Bye bye Fly

THE Fly by Night is ready to talk to Fremantle council about a new home in the city.

The Fly’s board met Wednesday evening for the first time since hearing the National Trust wasn’t renewing its lease on the old artillery drill hall on Parry Street.

The Trust announced Monday it would instead sign a 21-year deal with commercial concert promoter Sunset Events, which has promised to spend more than $1 million renovating the hall.

Fly manager John Reid said it was a hard and emotional board meeting but, apart from not being able to shake the “delusion” there was still a chance to get the Trust’s decision reversed, by the end there was optimism.

“There was a lot of anger, but we got through that in the first two hours,” he told the Herald.

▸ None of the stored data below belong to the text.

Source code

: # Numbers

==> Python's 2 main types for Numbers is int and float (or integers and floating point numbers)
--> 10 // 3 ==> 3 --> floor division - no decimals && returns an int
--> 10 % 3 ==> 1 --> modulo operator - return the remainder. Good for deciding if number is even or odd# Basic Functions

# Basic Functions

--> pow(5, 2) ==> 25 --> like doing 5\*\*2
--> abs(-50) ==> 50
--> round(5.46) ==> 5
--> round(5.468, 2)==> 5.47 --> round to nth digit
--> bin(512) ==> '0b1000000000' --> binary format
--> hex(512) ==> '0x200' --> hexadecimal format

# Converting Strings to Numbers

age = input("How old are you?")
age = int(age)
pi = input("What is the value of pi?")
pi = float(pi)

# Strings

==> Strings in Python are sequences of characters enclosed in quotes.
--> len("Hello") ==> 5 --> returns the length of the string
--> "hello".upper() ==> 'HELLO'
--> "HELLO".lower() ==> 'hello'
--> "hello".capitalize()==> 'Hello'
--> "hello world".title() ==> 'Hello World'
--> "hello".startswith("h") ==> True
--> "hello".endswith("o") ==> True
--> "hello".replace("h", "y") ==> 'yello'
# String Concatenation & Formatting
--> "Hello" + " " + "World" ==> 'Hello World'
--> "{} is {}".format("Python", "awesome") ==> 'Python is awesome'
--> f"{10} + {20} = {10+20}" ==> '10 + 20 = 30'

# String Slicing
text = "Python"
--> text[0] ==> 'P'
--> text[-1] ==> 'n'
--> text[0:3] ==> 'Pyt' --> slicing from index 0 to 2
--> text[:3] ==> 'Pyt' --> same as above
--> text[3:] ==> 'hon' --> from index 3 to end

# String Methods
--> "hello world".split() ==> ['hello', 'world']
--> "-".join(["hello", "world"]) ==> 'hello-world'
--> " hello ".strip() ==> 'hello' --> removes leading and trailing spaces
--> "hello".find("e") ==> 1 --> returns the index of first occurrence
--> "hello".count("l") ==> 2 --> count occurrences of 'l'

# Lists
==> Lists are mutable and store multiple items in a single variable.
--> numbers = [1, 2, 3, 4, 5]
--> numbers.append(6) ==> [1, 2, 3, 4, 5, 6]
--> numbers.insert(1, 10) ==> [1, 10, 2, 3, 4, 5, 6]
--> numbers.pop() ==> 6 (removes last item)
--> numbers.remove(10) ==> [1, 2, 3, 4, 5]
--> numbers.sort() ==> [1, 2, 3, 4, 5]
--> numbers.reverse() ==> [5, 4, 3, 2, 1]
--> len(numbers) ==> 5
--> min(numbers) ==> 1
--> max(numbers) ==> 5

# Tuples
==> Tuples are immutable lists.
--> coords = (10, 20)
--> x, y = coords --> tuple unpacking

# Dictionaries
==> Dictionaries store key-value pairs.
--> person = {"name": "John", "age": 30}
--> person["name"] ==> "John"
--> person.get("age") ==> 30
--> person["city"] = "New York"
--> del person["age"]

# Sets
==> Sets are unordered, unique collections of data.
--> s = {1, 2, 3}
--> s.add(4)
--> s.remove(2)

The board is convinced the Trust used the expressions-of-interest process to simply orchestrate the Fly’s ousting and Mr Reid says it’ll be asking lawyers to look over everything.

The next step will be to meet with mayor Brad Pettitt to take him up on his offer to help the club move “seamlessly” into another Fremantle venue. Dr Pettitt has flagged Victoria Hall or Kulcha’s old digs on South Terrace as possible new homes, although the latter made Mr Reid cringe as he recalled the problems that led to the multicultural organisation’s demise. He says Victoria Hall is a potential venue, and had even been considered as a home for the Fly when it was first formed in 1986.

• Fly by Night supporters including Opposition leader Mark McGowan, Simone McGurk, original Fly board member Sharon McDonald, Stu McLeod from Eskimo Joe, No Paparazzi Please musos Jasmine Pearson and Jasmin Ellmer, and Fly manager John Reid present their petition to state parliament. Photo by Matthew Dwyer

• Fly by Night supporters including Opposition leader Mark McGowan, Simone McGurk, original Fly board member Sharon McDonald, Stu McLeod from Eskimo Joe, No Paparazzi Please musos Jasmine Pearson and Jasmin Ellmer, and Fly manager John Reid present their petition to state parliament. Photo by Matthew Dwyer

“But if Sunset live up to what they’ve promised to do in running community events at the hall, you kind of wonder what’ll be left for us, don’t you,” he said.

“I can’t imagine groups ringing us up and asking to book events in the [drill] hall. I just can’t get my head around that.”

Mr Reid says the board will hold a strategic planning meeting then open up a conversation with the community to get input on how the organisation should proceed.

Fremantle Labor MP Simone McGurk presented a petition to parliament Tuesday calling on premier Colin Barnett to intervene and reinstate the Fly’s lease. But she appears to have conceded it’s a hopeless case.

“[The Fly’s] a community, and I’ll give them whatever support I can to make sure that community continues, whatever building they operate from,” she told the Herald.

She says it’s hardly surprising the commercial Sunset is able to offer more lucrative terms than the not-for-profit Fly.

National Trust chairman John Cowdell, a former Labor upper house MP, says concerns about the Fly’s long-term viability lay behind the decision. Mr Reid says that’s bull: the club had survived the withdrawal of government grants, was running well and paying its rent.